Yaşar Bozyiğit (Yazar, TYB Simav Temsilcisi)
Simav fatihi. Yok Simav padişahı. Yok yok Simav Cumhurbaşkanı. Yedi gün boyunca Simav Simav baktı, Simav Simav konuştu, Simav Simav yürüdü; yavaş, sakin, geriden. Karıncaezmez Şevki’siydi kafilemizin. Sakin, ayrı, kendisi. Hep Abi diye hitap etti. Özellikle de bana. (Benden altı yaş da büyüktü üstelik. Tanıştığımızda, ilk gün ilk sabah, ‘senin Adapazarı Yazıları kitabını okudum, çok faydalandım ben’ sözüyle sürpriz yapmıştı bana.) Derin Egeli. Derin Simavlı. Hayatını Simav’a vakfetmiş kahraman. Varsa yoksa Simav. Gece gündüz Simav: Simav’ın Manevi Mimarları, Simav’ın Medreseleri, Simav’da Ahiler ve Ahilik kitapları varmış. Kimbilir, daha neler.

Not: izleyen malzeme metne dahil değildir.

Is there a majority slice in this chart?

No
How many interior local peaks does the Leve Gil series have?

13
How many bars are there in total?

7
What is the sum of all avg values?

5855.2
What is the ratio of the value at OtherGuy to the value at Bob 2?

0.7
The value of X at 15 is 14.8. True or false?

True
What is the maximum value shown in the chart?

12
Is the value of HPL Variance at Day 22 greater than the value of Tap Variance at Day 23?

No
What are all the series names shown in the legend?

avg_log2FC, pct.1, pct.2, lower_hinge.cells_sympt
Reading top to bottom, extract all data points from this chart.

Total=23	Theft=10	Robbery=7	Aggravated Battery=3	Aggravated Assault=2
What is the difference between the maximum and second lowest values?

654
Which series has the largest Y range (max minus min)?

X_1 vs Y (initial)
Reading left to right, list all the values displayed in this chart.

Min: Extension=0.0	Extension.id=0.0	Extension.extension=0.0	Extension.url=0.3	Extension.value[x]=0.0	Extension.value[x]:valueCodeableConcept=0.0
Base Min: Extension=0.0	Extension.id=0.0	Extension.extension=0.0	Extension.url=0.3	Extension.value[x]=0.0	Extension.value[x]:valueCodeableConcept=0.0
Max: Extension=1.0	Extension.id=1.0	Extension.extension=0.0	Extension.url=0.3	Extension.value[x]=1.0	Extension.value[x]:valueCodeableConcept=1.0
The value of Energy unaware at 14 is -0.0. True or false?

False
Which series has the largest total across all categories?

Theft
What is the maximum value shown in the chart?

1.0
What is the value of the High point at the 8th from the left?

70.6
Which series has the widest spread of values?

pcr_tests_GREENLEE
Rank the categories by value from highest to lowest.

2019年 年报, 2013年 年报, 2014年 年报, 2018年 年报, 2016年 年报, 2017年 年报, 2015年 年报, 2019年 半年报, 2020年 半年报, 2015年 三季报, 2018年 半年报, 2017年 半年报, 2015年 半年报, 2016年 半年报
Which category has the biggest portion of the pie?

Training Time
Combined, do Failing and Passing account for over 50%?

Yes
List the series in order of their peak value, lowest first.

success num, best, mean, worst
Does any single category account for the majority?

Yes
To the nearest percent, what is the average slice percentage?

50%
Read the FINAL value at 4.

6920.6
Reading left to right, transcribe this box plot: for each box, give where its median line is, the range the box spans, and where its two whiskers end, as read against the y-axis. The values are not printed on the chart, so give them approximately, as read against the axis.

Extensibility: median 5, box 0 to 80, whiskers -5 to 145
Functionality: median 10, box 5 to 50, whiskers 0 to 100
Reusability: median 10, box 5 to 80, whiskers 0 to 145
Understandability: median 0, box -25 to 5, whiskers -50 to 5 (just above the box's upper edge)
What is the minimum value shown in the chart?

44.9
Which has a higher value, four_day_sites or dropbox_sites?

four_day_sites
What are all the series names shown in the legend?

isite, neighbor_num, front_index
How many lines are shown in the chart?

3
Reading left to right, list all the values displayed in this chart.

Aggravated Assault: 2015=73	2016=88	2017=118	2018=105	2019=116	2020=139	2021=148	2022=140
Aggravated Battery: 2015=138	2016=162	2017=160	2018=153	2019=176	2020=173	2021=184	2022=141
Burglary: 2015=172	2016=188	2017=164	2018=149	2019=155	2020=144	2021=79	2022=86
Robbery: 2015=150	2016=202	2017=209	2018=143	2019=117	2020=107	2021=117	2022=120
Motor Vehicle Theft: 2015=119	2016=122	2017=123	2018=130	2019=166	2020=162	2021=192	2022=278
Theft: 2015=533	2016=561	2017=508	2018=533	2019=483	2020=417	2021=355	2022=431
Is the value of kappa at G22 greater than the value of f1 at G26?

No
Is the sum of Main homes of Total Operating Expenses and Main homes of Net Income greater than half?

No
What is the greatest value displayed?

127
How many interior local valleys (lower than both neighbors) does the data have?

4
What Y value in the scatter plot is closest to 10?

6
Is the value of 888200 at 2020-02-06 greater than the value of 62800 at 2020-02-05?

Bir ara (ne bir ara, hep) bahsettiğine göre Simav’la ilgili on bin fotoğraf varmış arşivinde. Hemen hepsini o çekmiş. 800 sayfalık yayına hazır bir kitabı daha varmış. Ve belediye başkanının ilgisizliğinden yakındı sık sık. İnşallah yeni dönemde elindeki bütün çalışmalar değerlenir. Gün yüzüne çıkar. Simav ahisi o. Simav dervişi. (Belki de evliyası. O yönde de emareler görülmedi değil.) Ben Yaşar Abi’yi sevdim. Kafiledeki herkes sevdi. Naif, sakin, huzurlu adam. (Onunla uzun uzun konuşmak, dinlemek istedim ama kısmet olmadı. Borcum olsun. Bir gün, tam gün dinlemek istiyorum onu.) Kervan biterken, Yaşar Abi’min etkisiyle şöyle düşündüğümü itiraf etmeliyim (Bu kanaatimi D. Mehmet Doğan Ağabeyime ilettim, o da onayladı): Acaba tarihte Simavistan diye bir ülke vardı da, Kütahya, İzmir, Aydın, Muğla, Manisa, Balıkesir, Uşak oraya mı bağlıydı, başkentleri de Simav mıydı. Biz mi okumadık. Yahut dikkatimizden kaçtı. O kadar yani. Tam da böyle. Yaşar Abi, sen ne güzel adamsın ya. Simavlı da inşallah senin kalbindeki Simav sevdanı fark eder de takdir eder. (Takdir edilme derdin yok, onu biliyoruz da.) İyi ki bizimleydin, derviş adam.